A STUDY DONE IN THE FREESTATE FINDS SOME ANSWERS: Author: Dr. Jopie de Beer
There is a belief that Alzheimer's disease mainly affects white and not black people. This notion is strengthened by the results of a pilot study performed in Bloemfontein where over a 10-month period only a very small number of patients at a provincial referral hospital were diagnosed with dementia The truth however, might be that dementia is just severely under-diagnosed and dementia-related symptoms are ascribed to common causes ("elderly are like that") or witchcraft. This prevents sufferers of dementia and their caregivers from getting the necessary medical attention and social support... Fortunately, Prof. Martin Prince of the Institute of Psychiatry, University of London, became concerned about the lack of precise knowledge on the prevalence of dementia in the developing world.
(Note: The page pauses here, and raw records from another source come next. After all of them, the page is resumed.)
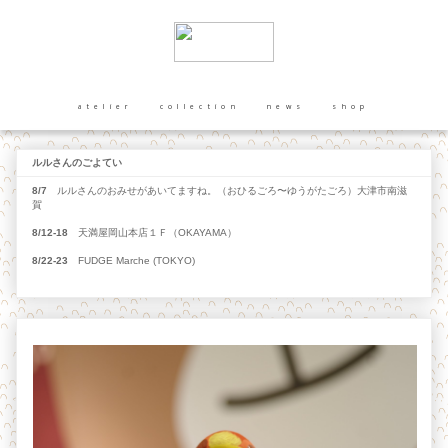
atelier
collection
news
shop
ルルさんのごよてい
8/7
ルルさんのおみせがあいてますね。（おひるごろ〜ゆうがたごろ）大津市南滋
賀
8/12-18
天満屋岡山本店１Ｆ（OKAYAMA）
8/22-23
FUDGE Marche (TOKYO)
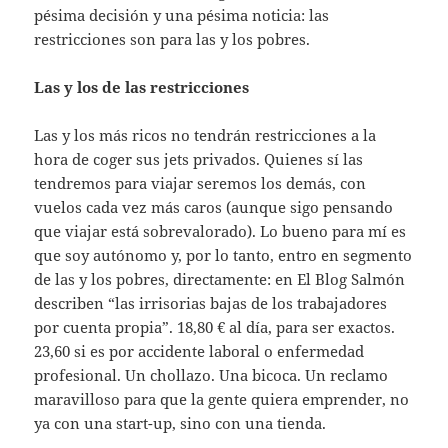
pésima decisión y una pésima noticia: las
restricciones son para las y los pobres.
Las y los de las restricciones
Las y los más ricos no tendrán restricciones a la
hora de coger sus jets privados. Quienes sí las
tendremos para viajar seremos los demás, con
vuelos cada vez más caros (aunque sigo pensando
que viajar está sobrevalorado). Lo bueno para mí es
que soy autónomo y, por lo tanto, entro en segmento
de las y los pobres, directamente: en El Blog Salmón
describen “las irrisorias bajas de los trabajadores
por cuenta propia”. 18,80 € al día, para ser exactos.
23,60 si es por accidente laboral o enfermedad
profesional. Un chollazo. Una bicoca. Un reclamo
maravilloso para que la gente quiera emprender, no
ya con una start-up, sino con una tienda.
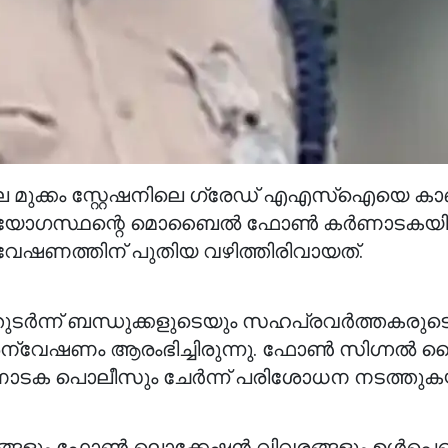
ലെ മുക്കം സ്റ്റേഷനിലെ ഗ്രേഡ് എഎസ്ഐയെ 
 ഉദ്യോഗസ്ഥന്റെ മൊബൈൽ ഫോൺ കർണാടകയ
ഷണത്തിന് പുതിയ വഴിത്തിരിവായത്.
്ന് ബന്ധുക്കളുടെയും സഹപ്രവർത്തകരുട
ന്വേഷണം ആരംഭിച്ചിരുന്നു. ഫോൺ സിഗ്നൽ 
ർണാടക പൊലീസും ചേർന്ന് പരിശോധന നടത്തു
്ങളും ഫോൺ ലൊക്കേഷൻ വിവരങ്ങളും ഉൾപ്പെ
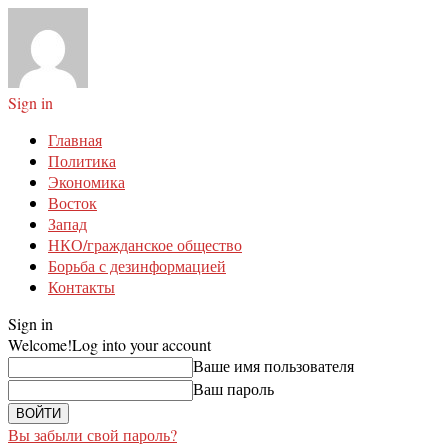
Sign in
Главная
Политика
Экономика
Восток
Запад
НКО/гражданское общество
Борьба с дезинформацией
Контакты
Sign in
Welcome!
Log into your account
Ваше имя пользователя
Ваш пароль
Вы забыли свой пароль?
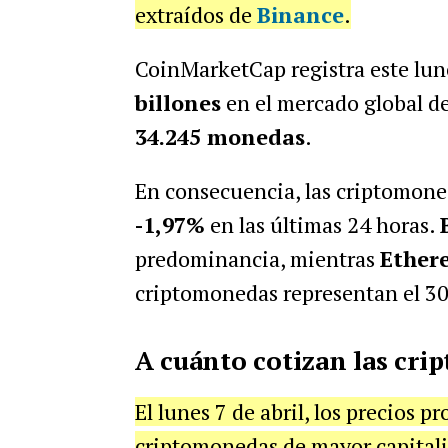
extraídos de
Binance
.
CoinMarketCap registra este lune
billones
en el mercado global d
34.245 monedas
.
En consecuencia, las criptomon
-1,97%
en las últimas 24 horas.
predominancia, mientras
Ether
criptomonedas representan el 3
A cuánto cotizan las cri
El lunes 7 de abril, los precios p
criptomonedas de mayor capitali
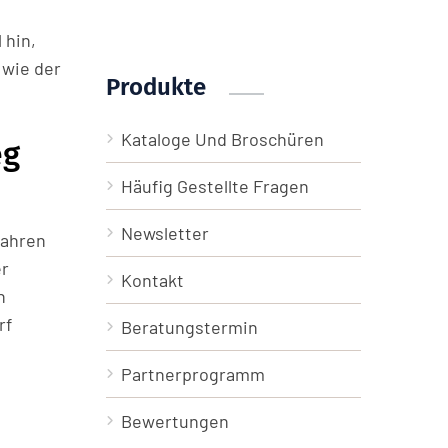
 hin,
 wie der
Produkte
Kataloge Und Broschüren
eg
Häufig Gestellte Fragen
Newsletter
Jahren
er
Kontakt
n
rf
Beratungstermin
Partnerprogramm
Bewertungen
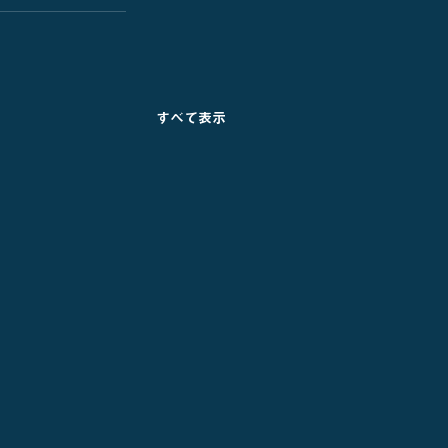
すべて表示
As a matter of fact, world-wide, only 10% of research funds on dementia in the past were spent on the communities in the developing countries, constituting 66% of the world's population. In other words, 90% of the funds used to be spent on only 33% of the world's population. Prof. Prince, under the auspices of Alzheimer's Disease International, founded the 10/66 International Dementia Research Group, to address this imbalance by conducting extensive research world-wide and by focussing exclusively on the prevalence, diagnosis and management of dementia in developing countries. Founded in 1998, this group has achieved remarkable results. They initiated 36 research centres in 27 countries, utilising 100 trained researchers. Unfortunately only one of these centres used to be in Africa, that is, in Nigeria. They meticulously executed pilot studies on the following:
- Case-finding strategies
- The diagnosis of dementia
- The behavioural and psychological problems of patients suffering from the disease
- Care arrangements
- Caregiver intervention
These pilot studies enabled the formulation of comprehensive population-based studies and detailed surveys in five countries - Brazil, Cuba, the Dominican Republic, India and China - are presently underway. However, relatively little has been done up to now in this regard in Africa and knowledge about the prevalence of dementia among the black population in Africa is scarce. A problem is that such a comprehensive population-based study is very costly. The good news is that, after a bequest especially for Alzheimer's disease-related research, Alzheimer's South Africa can now fund such a project which will be executed by the Unit for Professional Training in the Behavioural Sciences (UNIBS) of the University of the Free State (UFS). The research team consists of Prof. Adelene Grobler, Director of UNIBS, Prof. Malan Heyns, the Principal Investigator, and Rickus van der Poel, the Study Coordinator, and an extended team of academics especially from the School of Medicine of the Faculty of Health at the UFS. The study is expected to run for approximately 2-3 years during which households accommodating a population of about 40 000 Sotho- and Tswana-speakers will be visited in a effort to make contact with about 2000 elderly of whom presumably 100 will suffer from a form of dementia. It is hoped that the outcome of this comprehensive study will shed some light on the true picture of the prevalence of dementia in Africa and the effectiveness of diagnostic procedures and home-based management programs.